Description of the task:
Every line below that holds the word "repositories" counts once; please tally them and give only the total.

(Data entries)
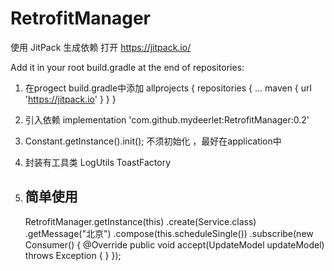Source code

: # RetrofitManager


使用 JitPack 生成依赖
打开 https://jitpack.io/

Add it in your root build.gradle at the end of repositories:

1.  在progect build.gradle中添加
    allprojects {
      repositories {
        ...
        maven { url 'https://jitpack.io' }
      }
    }
    
2. 引入依赖
   implementation 'com.github.mydeerlet:RetrofitManager:0.2'

3. Constant.getInstance().init(); 不须初始化 ，最好在application中
4. 封装有工具类 LogUtils  ToastFactory

4.  ## 简单使用  
     RetrofitManager.getInstance(this)
             .create(Service.class)
             .getMessage("北京")
             .compose(this.<UpdateModel>scheduleSingle())
             .subscribe(new Consumer<UpdateModel>() {
                    @Override
                    public void accept(UpdateModel updateModel) throws Exception {
                    }
                });
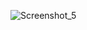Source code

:![Screenshot_5](https://user-images.githubusercontent.com/107879647/185474655-10f9dfdb-d136-4072-9f39-c6da13ee8f15.png)
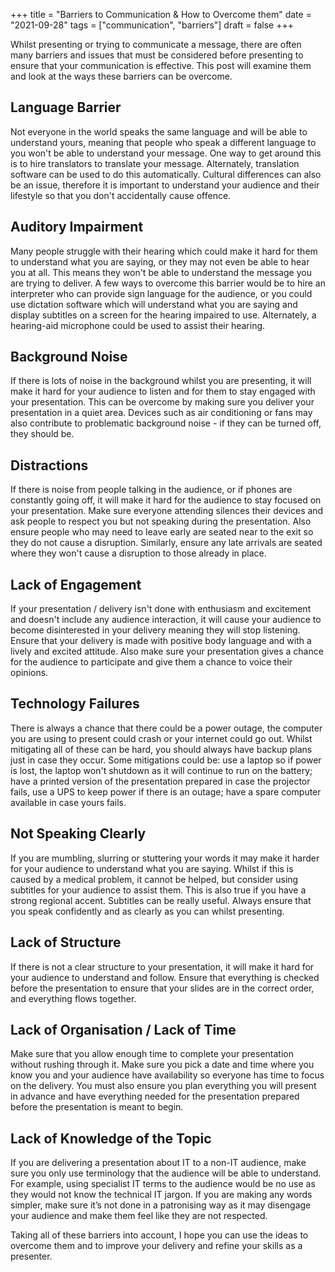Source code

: +++
title = "Barriers to Communication & How to Overcome them"
date = "2021-09-28"
tags = ["communication", "barriers"]
draft = false
+++

Whilst presenting or trying to communicate a message, there are often many barriers and issues that must be considered before presenting to ensure that your communication is effective. This post will examine them and look at the ways these barriers can be overcome.

## Language Barrier
Not everyone in the world speaks the same language and will be able to understand yours, meaning that people who speak a different language to you won't be able to understand your message. One way to get around this is to hire translators to translate your message. Alternately, translation software can be used to do this automatically. Cultural differences can also be an issue, therefore it is important to understand your audience and their lifestyle so that you don't accidentally cause offence.

## Auditory Impairment
Many people struggle with their hearing which could make it hard for them to understand what you are saying, or they may not even be able to hear you at all. This means they won't be able to understand the message you are trying to deliver. A few ways to overcome this barrier would be to hire an interpreter who can provide sign language for the audience, or you could use dictation software which will understand what you are saying and display subtitles on a screen for the hearing impaired to use. Alternately, a hearing-aid microphone could be used to assist their hearing.

## Background Noise
If there is lots of noise in the background whilst you are presenting, it will make it hard for your audience to listen and for them to stay engaged with your presentation. This can be overcome by making sure you deliver your presentation in a quiet area. Devices such as air conditioning or fans may also contribute to problematic background noise - if they can be turned off, they should be.

## Distractions
If there is noise from people talking in the audience, or if phones are constantly going off, it will make it hard for the audience to stay focused on your presentation. Make sure everyone attending silences their devices and ask people to respect you but not speaking during the presentation. Also ensure people who may need to leave early are seated near to the exit so they do not cause a disruption. Similarly, ensure any late arrivals are seated where they won't cause a disruption to those already in place.

## Lack of Engagement
If your presentation / delivery isn't done with enthusiasm and excitement and doesn't include any audience interaction, it will cause your audience to become disinterested in your delivery meaning they will stop listening. Ensure that your delivery is made with positive body language and with a lively and excited attitude. Also make sure your presentation gives a chance for the audience to participate and give them a chance to voice their opinions.

## Technology Failures
There is always a chance that there could be a power outage, the computer you are using to present could crash or your internet could go out. Whilst mitigating all of these can be hard, you should always have backup plans just in case they occur. Some mitigations could be: use a laptop so if power is lost, the laptop won't shutdown as it will continue to run on the battery; have a printed version of the presentation prepared in case the projector fails, use a UPS to keep power if there is an outage; have a spare computer available in case yours fails.

## Not Speaking Clearly
If you are mumbling, slurring or stuttering your words it may make it harder for your audience to understand what you are saying. Whilst if this is caused by a medical problem, it cannot be helped, but consider using subtitles for your audience to assist them. This is also true if you have a strong regional accent. Subtitles can be really useful. Always ensure that you speak confidently and as clearly as you can whilst presenting.

## Lack of Structure
If there is not a clear structure to your presentation, it will make it hard for your audience to understand and follow. Ensure that everything is checked before the presentation to ensure that your slides are in the correct order, and everything flows together.

## Lack of Organisation / Lack of Time
Make sure that you allow enough time to complete your presentation without rushing through it. Make sure you pick a date and time where you know you and your audience have availability so everyone has time to focus on the delivery. You must also ensure you plan everything you will present in advance and have everything needed for the presentation prepared before the presentation is meant to begin.

## Lack of Knowledge of the Topic
If you are delivering a presentation about IT to a non-IT audience, make sure you only use terminology that the audience will be able to understand. For example, using specialist IT terms to the audience would be no use as they would not know the technical IT jargon. If you are making any words simpler, make sure it’s not done in a patronising way as it may disengage your audience and make them feel like they are not respected.


Taking all of these barriers into account, I hope you can use the ideas to overcome them and to improve your delivery and refine your skills as a presenter.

Exercise response:
2